[Task material start]

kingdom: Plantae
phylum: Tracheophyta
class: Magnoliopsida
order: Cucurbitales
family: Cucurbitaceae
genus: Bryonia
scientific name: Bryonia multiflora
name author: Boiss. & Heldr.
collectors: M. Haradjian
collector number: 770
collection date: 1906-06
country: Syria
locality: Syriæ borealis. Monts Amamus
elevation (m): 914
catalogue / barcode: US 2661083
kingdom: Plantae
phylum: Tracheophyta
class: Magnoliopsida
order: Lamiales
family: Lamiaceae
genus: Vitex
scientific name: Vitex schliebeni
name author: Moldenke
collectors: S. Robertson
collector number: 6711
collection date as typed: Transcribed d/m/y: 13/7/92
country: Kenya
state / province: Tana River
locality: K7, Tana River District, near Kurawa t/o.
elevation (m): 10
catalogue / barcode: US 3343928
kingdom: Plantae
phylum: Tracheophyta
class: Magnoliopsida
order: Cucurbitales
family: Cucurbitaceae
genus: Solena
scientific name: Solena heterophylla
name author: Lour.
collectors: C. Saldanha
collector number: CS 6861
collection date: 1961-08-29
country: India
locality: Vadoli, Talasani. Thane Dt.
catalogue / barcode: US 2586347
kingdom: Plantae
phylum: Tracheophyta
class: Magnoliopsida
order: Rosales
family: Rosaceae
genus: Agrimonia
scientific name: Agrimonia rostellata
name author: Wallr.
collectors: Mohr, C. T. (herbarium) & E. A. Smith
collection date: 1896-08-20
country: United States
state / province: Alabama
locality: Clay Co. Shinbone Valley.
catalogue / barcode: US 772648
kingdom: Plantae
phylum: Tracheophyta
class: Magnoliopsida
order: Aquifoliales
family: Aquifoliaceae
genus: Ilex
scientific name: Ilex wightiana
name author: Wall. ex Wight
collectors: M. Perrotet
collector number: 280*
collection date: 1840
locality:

[Task material end]

What to work on —
Pull every line from the records above and reproduce each one unchanged.

Response —
kingdom: Plantae
phylum: Tracheophyta
class: Magnoliopsida
order: Cucurbitales
family: Cucurbitaceae
genus: Bryonia
scientific name: Bryonia multiflora
name author: Boiss. & Heldr.
collectors: M. Haradjian
collector number: 770
collection date: 1906-06
country: Syria
locality: Syriæ borealis. Monts Amamus
elevation (m): 914
catalogue / barcode: US 2661083
kingdom: Plantae
phylum: Tracheophyta
class: Magnoliopsida
order: Lamiales
family: Lamiaceae
genus: Vitex
scientific name: Vitex schliebeni
name author: Moldenke
collectors: S. Robertson
collector number: 6711
collection date as typed: Transcribed d/m/y: 13/7/92
country: Kenya
state / province: Tana River
locality: K7, Tana River District, near Kurawa t/o.
elevation (m): 10
catalogue / barcode: US 3343928
kingdom: Plantae
phylum: Tracheophyta
class: Magnoliopsida
order: Cucurbitales
family: Cucurbitaceae
genus: Solena
scientific name: Solena heterophylla
name author: Lour.
collectors: C. Saldanha
collector number: CS 6861
collection date: 1961-08-29
country: India
locality: Vadoli, Talasani. Thane Dt.
catalogue / barcode: US 2586347
kingdom: Plantae
phylum: Tracheophyta
class: Magnoliopsida
order: Rosales
family: Rosaceae
genus: Agrimonia
scientific name: Agrimonia rostellata
name author: Wallr.
collectors: Mohr, C. T. (herbarium) & E. A. Smith
collection date: 1896-08-20
country: United States
state / province: Alabama
locality: Clay Co. Shinbone Valley.
catalogue / barcode: US 772648
kingdom: Plantae
phylum: Tracheophyta
class: Magnoliopsida
order: Aquifoliales
family: Aquifoliaceae
genus: Ilex
scientific name: Ilex wightiana
name author: Wall. ex Wight
collectors: M. Perrotet
collector number: 280*
collection date: 1840
locality:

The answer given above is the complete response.